» What you will do: Write the next part of the passage on gerrymandering, picking up after its final sentence.

Gerrymandering
There are 4 primary techniques that politicians use when gerrymandering.
Cracking is when a political group spreads voters of the opposition to prevent them from having a majority in any one district.
Packing is when a political group forces all oppositional voters into one district to prevent them from voting in any other district. This results in an overrepresentation of opposition voters in one district, but an underrepresentation in all others.
Hijacking forces two incumbents (politicians who already hold an office) to run against each other. This forces one of them to lose their seat, resulting in an opening for a new politician.
Kidnapping moves an incumbent’s home address from one district to another. This forces the incumbent to run in a new district, or be faced with an unfair disadvantage in their previously held district.
Gerrymandering works because of the concept of “wasted votes.” Winning by one person has the same effect as winning by a thousand. Those 999 votes are wasted and could have been better applied in another district. What gerrymandering does is create as many wasted votes as possible. Therefore, in other districts, those parties are underrepresented, resulting in an advantage for the party who used gerrymandering. States like California particularly feel the adverse effects of gerrymandering.
While gerrymandering has been shown to decrease some amount of electoral competition, many of the claims made about it are not true. Much of the decrease in competition since the turn of the millennium is believed to have actually been caused by partisan polarization and incumbency advantage. Also, some studies believe that gerrymandering actually increases competition rather than decreases it. That is because studies have shown that party leaders will actually spread their voters out, rather than packing them all in guaranteed districts. This will obviously increase competition.

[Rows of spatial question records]
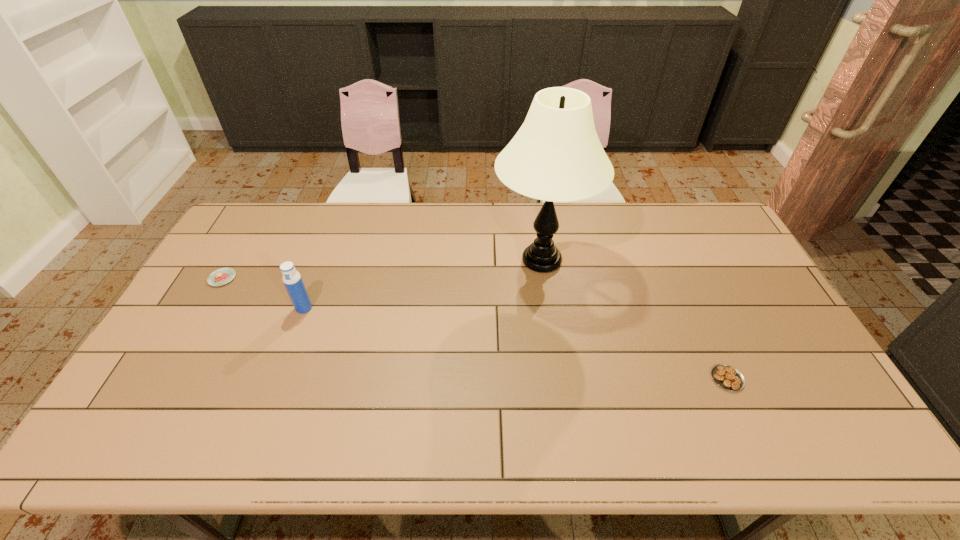
Identify the location of blank region between the lamp and the second nearest object. (422, 284).

The width and height of the screenshot is (960, 540). I want to click on free spot between the nearer pastry and the left pastry, so click(474, 328).

This screenshot has height=540, width=960. In order to click on vacant area that lies between the third farthest object and the tallest object in this screenshot , I will do `click(422, 284)`.

The image size is (960, 540). I want to click on free space between the nearer pastry and the farther pastry, so click(x=474, y=328).

What are the coordinates of `free space between the tallest object and the rightmost object` in the screenshot? It's located at (635, 319).

Where is `vacant area that lies between the farther pastry and the water bottle`? vacant area that lies between the farther pastry and the water bottle is located at coordinates (263, 293).

Locate an element on the screen. free spot between the water bottle and the rightmost object is located at coordinates (516, 343).

Where is `free space between the left pastry and the second nearest object`? The height and width of the screenshot is (540, 960). free space between the left pastry and the second nearest object is located at coordinates [263, 293].

Where is `unoccupied position between the farther pastry and the nearer pastry`? The image size is (960, 540). unoccupied position between the farther pastry and the nearer pastry is located at coordinates (474, 328).

Select which object appears as the second closest to the second object from left to right. Please provide its 2D coordinates. Your answer should be formatted as a tuple, i.e. [(x, y)], where the tuple contains the x and y coordinates of a point satisfying the conditions above.

[(556, 156)]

» Answer to this exercise:
As shown in the graph above North Carolina’s gap between Democrats and Republicans has shortened quite a bit since 2008, proving that the competition in said state has increased. What has also increased since 2008 is the amount of gerrymandering! Another fact to note here is that most of the seats in the Senate have been filled by the same lawmakers for an average of 6 years. This means that a driving factor behind what appeared to be a decrease in competition could have been incumbent advantage, not gerrymandering.
Gerrymandering is the use of techniques to increase or guarantee the chances of winning an election. Politicians redraw the borders of districts to move certain voters around. This means that they can control the amount of opposition voters in each district. These techniques work because of the concept of “wasted votes.” Party leaders pack as many wasted votes as possible into as few districts as possible. While this practice may appear to dampen electoral competition or use illegal techniques, it actually does neither. Gerrymandering actually increases competition, while also using completely legal practices. For example, in North Carolina, the most gerrymandered state in the US, electoral competition has been steadily increasing.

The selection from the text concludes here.